-- Exercise requirements --
Can you render the stretch from the start of the items through the line containing "True or false: Total" as a Markdown table, skipping blank lines, with a "No." column for the row number and a "Line text" column for the line?

Segment Start: Exercise data

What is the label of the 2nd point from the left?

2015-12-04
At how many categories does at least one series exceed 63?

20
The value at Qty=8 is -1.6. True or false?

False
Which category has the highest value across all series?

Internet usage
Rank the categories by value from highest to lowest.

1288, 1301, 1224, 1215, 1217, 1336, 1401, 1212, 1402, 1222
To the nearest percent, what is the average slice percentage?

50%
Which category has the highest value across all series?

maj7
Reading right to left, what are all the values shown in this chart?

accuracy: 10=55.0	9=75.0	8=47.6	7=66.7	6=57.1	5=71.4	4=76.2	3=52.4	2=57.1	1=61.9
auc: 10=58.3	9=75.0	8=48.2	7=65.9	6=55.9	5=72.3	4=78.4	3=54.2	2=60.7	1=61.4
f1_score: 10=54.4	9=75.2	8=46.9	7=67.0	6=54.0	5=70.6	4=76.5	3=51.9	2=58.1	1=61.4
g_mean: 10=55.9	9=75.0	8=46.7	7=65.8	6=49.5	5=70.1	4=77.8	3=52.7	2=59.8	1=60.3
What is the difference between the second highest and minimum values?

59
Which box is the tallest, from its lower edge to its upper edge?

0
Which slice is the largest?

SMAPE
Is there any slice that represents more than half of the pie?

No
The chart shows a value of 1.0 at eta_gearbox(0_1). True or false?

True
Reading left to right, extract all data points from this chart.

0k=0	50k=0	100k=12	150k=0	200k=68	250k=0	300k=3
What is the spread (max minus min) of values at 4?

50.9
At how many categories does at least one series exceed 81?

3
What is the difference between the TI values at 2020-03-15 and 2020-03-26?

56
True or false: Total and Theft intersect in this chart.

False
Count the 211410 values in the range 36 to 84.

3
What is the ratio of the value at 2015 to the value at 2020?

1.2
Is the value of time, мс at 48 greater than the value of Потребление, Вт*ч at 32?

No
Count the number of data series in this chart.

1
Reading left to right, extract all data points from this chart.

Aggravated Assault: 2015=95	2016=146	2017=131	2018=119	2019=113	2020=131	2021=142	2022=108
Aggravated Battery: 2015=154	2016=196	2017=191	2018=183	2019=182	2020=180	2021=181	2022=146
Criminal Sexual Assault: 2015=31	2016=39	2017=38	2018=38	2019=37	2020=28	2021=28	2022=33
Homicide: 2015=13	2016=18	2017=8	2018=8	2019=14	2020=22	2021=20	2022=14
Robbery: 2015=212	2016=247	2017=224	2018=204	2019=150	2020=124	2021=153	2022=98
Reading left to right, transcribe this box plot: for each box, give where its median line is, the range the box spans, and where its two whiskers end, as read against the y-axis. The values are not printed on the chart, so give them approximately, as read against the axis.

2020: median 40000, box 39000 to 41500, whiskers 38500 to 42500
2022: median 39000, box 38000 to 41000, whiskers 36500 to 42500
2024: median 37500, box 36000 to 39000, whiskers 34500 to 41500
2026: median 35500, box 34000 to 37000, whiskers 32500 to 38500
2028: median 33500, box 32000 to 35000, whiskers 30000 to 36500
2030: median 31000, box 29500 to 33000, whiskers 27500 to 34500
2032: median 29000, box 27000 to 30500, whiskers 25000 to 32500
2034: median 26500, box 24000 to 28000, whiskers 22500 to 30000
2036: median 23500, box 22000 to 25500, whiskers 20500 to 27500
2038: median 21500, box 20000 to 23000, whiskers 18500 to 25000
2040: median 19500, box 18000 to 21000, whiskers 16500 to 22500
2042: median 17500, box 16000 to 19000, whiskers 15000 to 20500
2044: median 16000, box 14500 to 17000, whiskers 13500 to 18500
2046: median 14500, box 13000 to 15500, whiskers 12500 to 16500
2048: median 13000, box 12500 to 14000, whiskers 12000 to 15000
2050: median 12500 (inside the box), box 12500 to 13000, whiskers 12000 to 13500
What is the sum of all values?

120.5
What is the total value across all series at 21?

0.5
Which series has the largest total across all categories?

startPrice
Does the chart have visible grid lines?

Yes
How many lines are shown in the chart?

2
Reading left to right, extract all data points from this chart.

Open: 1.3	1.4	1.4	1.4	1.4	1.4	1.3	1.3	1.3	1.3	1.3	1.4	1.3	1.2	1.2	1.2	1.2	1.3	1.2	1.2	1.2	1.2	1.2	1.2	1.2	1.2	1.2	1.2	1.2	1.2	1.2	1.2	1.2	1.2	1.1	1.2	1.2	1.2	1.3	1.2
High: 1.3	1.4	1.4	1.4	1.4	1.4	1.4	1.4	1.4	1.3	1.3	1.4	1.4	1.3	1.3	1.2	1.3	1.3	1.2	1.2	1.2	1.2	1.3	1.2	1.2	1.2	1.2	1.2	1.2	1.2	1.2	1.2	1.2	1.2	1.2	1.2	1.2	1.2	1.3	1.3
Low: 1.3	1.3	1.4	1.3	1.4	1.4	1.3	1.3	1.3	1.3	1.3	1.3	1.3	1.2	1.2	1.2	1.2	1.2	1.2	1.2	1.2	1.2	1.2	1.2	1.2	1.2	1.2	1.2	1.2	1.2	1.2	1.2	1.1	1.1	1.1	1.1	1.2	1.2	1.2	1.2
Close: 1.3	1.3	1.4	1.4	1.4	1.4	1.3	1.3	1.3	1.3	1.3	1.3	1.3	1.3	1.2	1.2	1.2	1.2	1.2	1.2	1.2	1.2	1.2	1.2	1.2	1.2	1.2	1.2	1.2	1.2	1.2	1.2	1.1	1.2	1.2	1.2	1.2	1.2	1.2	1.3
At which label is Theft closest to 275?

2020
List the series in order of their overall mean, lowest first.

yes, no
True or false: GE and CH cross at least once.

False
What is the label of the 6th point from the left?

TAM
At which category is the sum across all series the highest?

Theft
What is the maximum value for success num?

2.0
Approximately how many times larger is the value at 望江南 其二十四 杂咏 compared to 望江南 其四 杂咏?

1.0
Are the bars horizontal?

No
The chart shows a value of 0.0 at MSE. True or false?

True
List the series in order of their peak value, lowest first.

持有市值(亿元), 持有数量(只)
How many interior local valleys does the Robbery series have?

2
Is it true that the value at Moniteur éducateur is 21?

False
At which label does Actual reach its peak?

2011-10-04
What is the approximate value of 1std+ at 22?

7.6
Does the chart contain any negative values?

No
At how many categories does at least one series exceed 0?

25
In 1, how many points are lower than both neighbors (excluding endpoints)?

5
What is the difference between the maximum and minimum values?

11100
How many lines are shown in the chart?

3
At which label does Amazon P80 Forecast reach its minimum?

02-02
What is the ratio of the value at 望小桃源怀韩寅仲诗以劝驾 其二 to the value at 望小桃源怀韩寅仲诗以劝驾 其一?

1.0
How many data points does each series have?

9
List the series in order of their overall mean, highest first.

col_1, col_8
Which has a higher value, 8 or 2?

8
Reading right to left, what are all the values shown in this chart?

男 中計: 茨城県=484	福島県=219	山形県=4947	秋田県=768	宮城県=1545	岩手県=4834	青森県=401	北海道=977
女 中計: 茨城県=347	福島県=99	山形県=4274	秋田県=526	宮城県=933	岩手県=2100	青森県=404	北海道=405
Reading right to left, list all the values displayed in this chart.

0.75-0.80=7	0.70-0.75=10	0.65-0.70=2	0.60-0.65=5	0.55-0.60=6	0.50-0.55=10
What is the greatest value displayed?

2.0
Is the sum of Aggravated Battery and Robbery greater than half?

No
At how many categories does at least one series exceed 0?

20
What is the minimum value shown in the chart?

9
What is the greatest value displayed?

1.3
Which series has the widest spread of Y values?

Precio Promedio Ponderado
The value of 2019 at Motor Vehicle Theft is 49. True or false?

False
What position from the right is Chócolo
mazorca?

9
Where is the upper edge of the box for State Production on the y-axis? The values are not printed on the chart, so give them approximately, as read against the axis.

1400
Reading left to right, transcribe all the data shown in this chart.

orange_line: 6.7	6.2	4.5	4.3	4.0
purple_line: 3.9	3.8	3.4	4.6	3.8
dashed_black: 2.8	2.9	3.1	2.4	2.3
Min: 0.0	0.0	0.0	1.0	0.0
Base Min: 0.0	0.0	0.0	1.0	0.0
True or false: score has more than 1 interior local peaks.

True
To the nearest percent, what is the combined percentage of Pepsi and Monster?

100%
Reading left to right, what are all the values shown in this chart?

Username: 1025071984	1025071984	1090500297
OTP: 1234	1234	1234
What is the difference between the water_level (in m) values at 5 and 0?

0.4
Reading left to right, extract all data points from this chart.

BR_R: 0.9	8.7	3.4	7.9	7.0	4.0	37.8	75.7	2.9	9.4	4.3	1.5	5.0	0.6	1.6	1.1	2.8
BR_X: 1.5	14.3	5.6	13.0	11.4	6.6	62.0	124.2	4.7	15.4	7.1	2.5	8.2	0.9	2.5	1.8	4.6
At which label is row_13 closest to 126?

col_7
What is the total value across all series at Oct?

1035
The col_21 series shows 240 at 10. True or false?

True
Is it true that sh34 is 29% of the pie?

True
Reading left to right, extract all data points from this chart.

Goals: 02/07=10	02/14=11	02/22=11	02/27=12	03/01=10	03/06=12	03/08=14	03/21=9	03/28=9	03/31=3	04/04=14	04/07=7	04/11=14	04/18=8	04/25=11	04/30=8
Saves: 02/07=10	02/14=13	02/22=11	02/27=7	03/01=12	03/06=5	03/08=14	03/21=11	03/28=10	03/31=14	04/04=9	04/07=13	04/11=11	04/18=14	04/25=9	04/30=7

Segment End: Exercise data

-- Solution --
| No. | Line text |
|---|---|
| 1 | What is the label of the 2nd point from the left? |
| 2 | 2015-12-04 |
| 3 | At how many categories does at least one series exceed 63? |
| 4 | 20 |
| 5 | The value at Qty=8 is -1.6. True or false? |
| 6 | False |
| 7 | Which category has the highest value across all series? |
| 8 | Internet usage |
| 9 | Rank the categories by value from highest to lowest. |
| 10 | 1288, 1301, 1224, 1215, 1217, 1336, 1401, 1212, 1402, 1222 |
| 11 | To the nearest percent, what is the average slice percentage? |
| 12 | 50% |
| 13 | Which category has the highest value across all series? |
| 14 | maj7 |
| 15 | Reading right to left, what are all the values shown in this chart? |
| 16 | accuracy: 10=55.0	9=75.0	8=47.6	7=66.7	6=57.1	5=71.4	4=76.2	3=52.4	2=57.1	1=61.9 |
| 17 | auc: 10=58.3	9=75.0	8=48.2	7=65.9	6=55.9	5=72.3	4=78.4	3=54.2	2=60.7	1=61.4 |
| 18 | f1_score: 10=54.4	9=75.2	8=46.9	7=67.0	6=54.0	5=70.6	4=76.5	3=51.9	2=58.1	1=61.4 |
| 19 | g_mean: 10=55.9	9=75.0	8=46.7	7=65.8	6=49.5	5=70.1	4=77.8	3=52.7	2=59.8	1=60.3 |
| 20 | What is the difference between the second highest and minimum values? |
| 21 | 59 |
| 22 | Which box is the tallest, from its lower edge to its upper edge? |
| 23 | 0 |
| 24 | Which slice is the largest? |
| 25 | SMAPE |
| 26 | Is there any slice that represents more than half of the pie? |
| 27 | No |
| 28 | The chart shows a value of 1.0 at eta_gearbox(0_1). True or false? |
| 29 | True |
| 30 | Reading left to right, extract all data points from this chart. |
| 31 | 0k=0	50k=0	100k=12	150k=0	200k=68	250k=0	300k=3 |
| 32 | What is the spread (max minus min) of values at 4? |
| 33 | 50.9 |
| 34 | At how many categories does at least one series exceed 81? |
| 35 | 3 |
| 36 | What is the difference between the TI values at 2020-03-15 and 2020-03-26? |
| 37 | 56 |
| 38 | True or false: Total and Theft intersect in this chart. |